Some people will frown on it, others won’t care or will think it’s nice.
Personally I probably wouldn’t do this at a new job/first trip.
Look at company policy, some companies explicitly don’t allow spousal travel as the purpose of the trip is to be amongst coworkers
If you don’t want to hookup with your coworkers then sure.
As HR I can testify that everybody do that. As long as you're not using company dime (they share a room with you, but nothing else) and not treating the trip as vacation with your spouse, nobody even has to know.
People get fired when:
1) They invent business trips to Paris to spend 1-hour meeting a client
2) They bring their spouses to business dinners, when nobody else does
3) They try to expense romantic dinners/ random purchases (I once had a fight with CMO trying to expense Hermes tie).
Chief
No need to ask or tell if you don't want to. Nothing wrong with it
Yes.
Very common, just don't mess up expenses
Pro
Very common but make sure expectations are set. I knew we were in trouble when my work trip to Barcelona turned into our trip to Barcelona. She quickly got frustrated with the amount of time I had to spend working, including evenings, even though we had extended the trip from 3 to 7 days to allow for our part.

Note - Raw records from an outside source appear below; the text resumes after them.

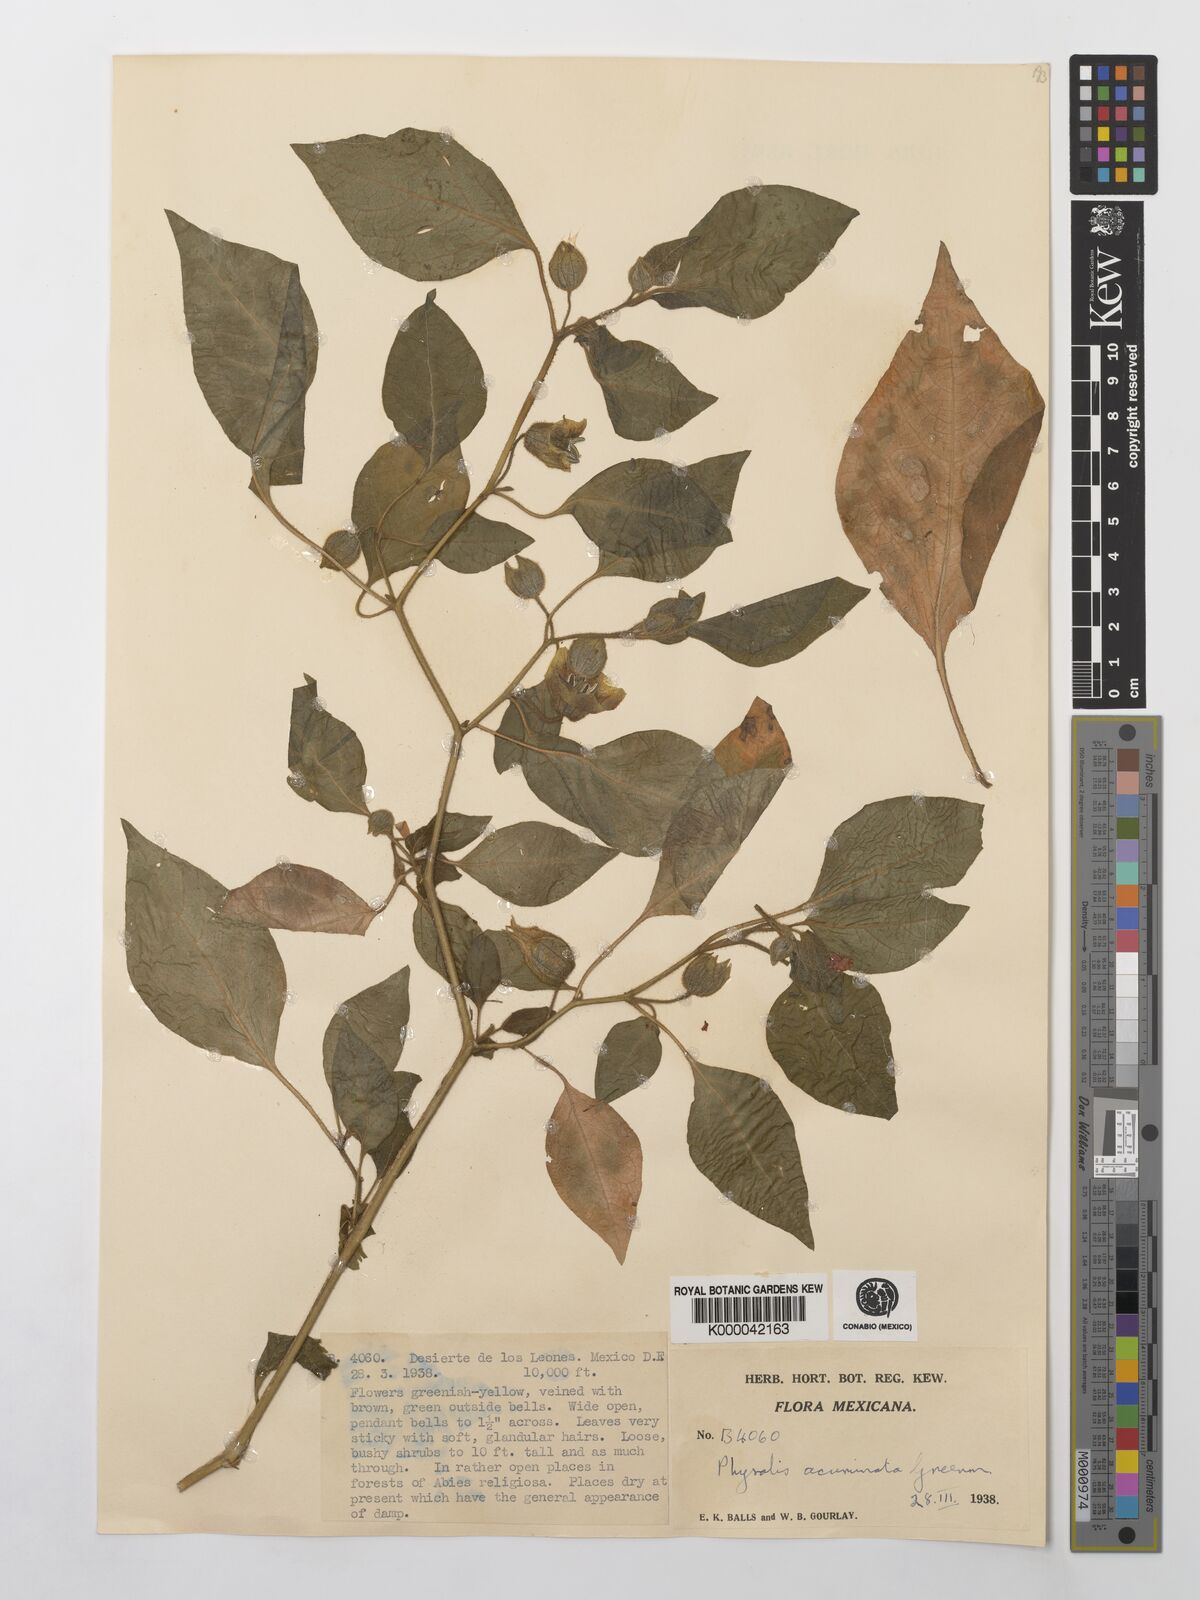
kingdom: Plantae
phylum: Tracheophyta
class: Magnoliopsida
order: Solanales
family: Solanaceae
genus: Physalis
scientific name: Physalis stapelioides
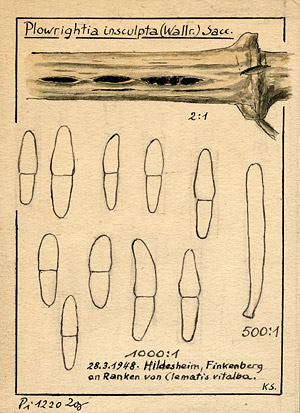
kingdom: Plantae
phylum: Tracheophyta
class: Magnoliopsida
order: Ranunculales
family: Ranunculaceae
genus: Clematis
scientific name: Clematis vitalba
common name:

I do this all the time and nobody cares. Just make sure they know it's a work trip for you! And of course make sure you're not expensing their food etc.
It can be a different story if you're doing a whole-company trip somewhere with a social/company culture element to it. Then they might want you hanging out with coworkers in the evenings instead of your spouse. But it sounds like this is a normal work trip and that should be totally fine.
Chief
Your spouse needs to pay for airfare and meals
Done this many times- mostly I am the one tagging with my wife- her job takes her cooler places. In many cases, her work partners brought their spouses too. Now I am good friends with all of them!
I’m feeling really frustrated with my coworker for bringing her family along on our team trip. It seems unprofessional and unfair to the rest of us who are there to focus on work and team bonding. While I understand the desire to spend time with loved ones, it just feels like it complicates the purpose of the trip. It can make it harder for us to connect and collaborate as a team. I wish we could keep these trips more focused on our work and team dynamics. It’s just a bit disheartening to see that priority shifted.
Rising Star
Be careful with expenses and you should be fine. And prepare her for the fact that she won’t see you a whole lot!
Chief
If you are paying for her portion of the trip, it none of your company’s fu**king business. As long as you don’t bring your spouse to strictly company events while you are in Italy.
I have done this many tines before and it always has the same result: me in meetings all day, trying to work and be productive while in a foreign environment, exhausted by having to be “on” for partners/ clients, and keeping crazy hours due to the culture shift and just wanting to crash in my hotel room each night after my work ends. My partner eventually bored by having to self-entertain in isolation in a foreign city, eating alone since I am obligated to have client /team meals and eventually they get frustrated that I cannot spend time with them because I am always working, and the “we never take tine to enjoy our lives” argument continues. There is no happy balance trying to mix work and pleasure.